Well, is this “ansatz” true? To check, we can do an induction, backwards in time, from \(k+1 = N\) to \(k\).

(Hint: see below)

…To cut to the chase, we get something like this, which we can use to solve for the minimizer \(u^{*}\):

\[V_{k}(z) := \min_{u} \{\begin{bmatrix}z \\ u \end{bmatrix}^{\top}\begin{bmatrix}A^{\top}P_{k+1}A + Q & A^{\top}P_{k+1}B \\ B^{\top}P_{k+1}A & B^{\top}P_{k+1}B + R\end{bmatrix} \begin{bmatrix}z \\ u\end{bmatrix}+ \underbrace{Tr(P_{k+1} \Sigma_{w}) + q_{k+1}}_{\text{Constant with respect to }u}\},\]

The minimizer has the following form:

\[u^{*}(z) = -\underbrace{(B^{\top}P_{k+1}B + R)^{-1}(B^{\top}P_{k+1}A)}_{K_{k} = (B^{\top}P_{k+1}B + R)^{-1}(B^{\top}P_{k+1}A)}z,\]

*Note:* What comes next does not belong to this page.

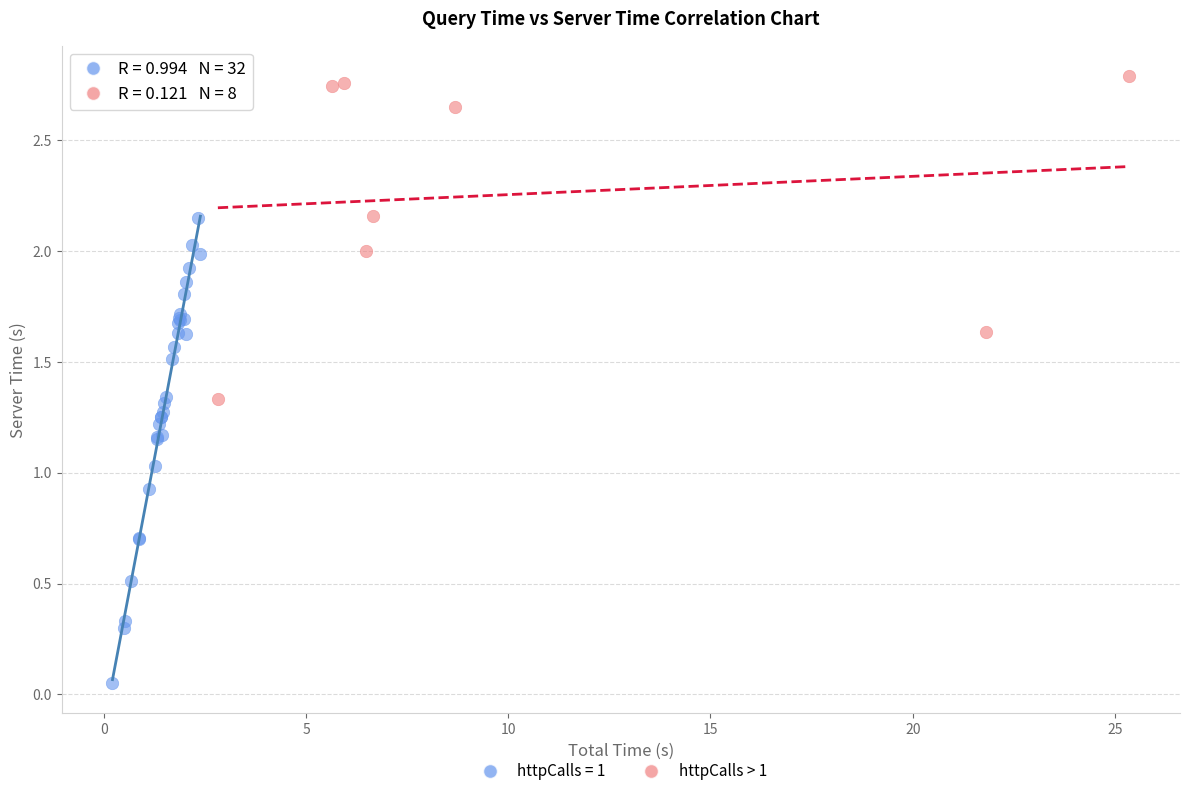

Which series contains the highest Y value?

httpCalls > 1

or simply, \(u^*(z) = -K_{k}z\). Notice how the expression \(K_{k}\) depends on this matrix variable \(P_{k}\).

The variable \(P_{k}\) is in fact the solution to the Riccati recursion (found by plugging in \(u^*(z)\) back into \(V_{k}(z)\)).

With th eboundary conditions we assumed, and the steady-state assumption, we can find the steady-state solutions to the Discrete-time Algebraic Riccati Equations (DARE).

Then, at steady state, the optimal policy becomes time-invariant:

\(u^{*}(z) = -Kz\),

where \(K = (B^{\top}PB + R)^{-1}(B^{\top}PA)\)

We will stop here for today. In the next, I am planning to discuss the duality principle, and look at the Kalman “Filter” that mirrors the “Controller” we just derived.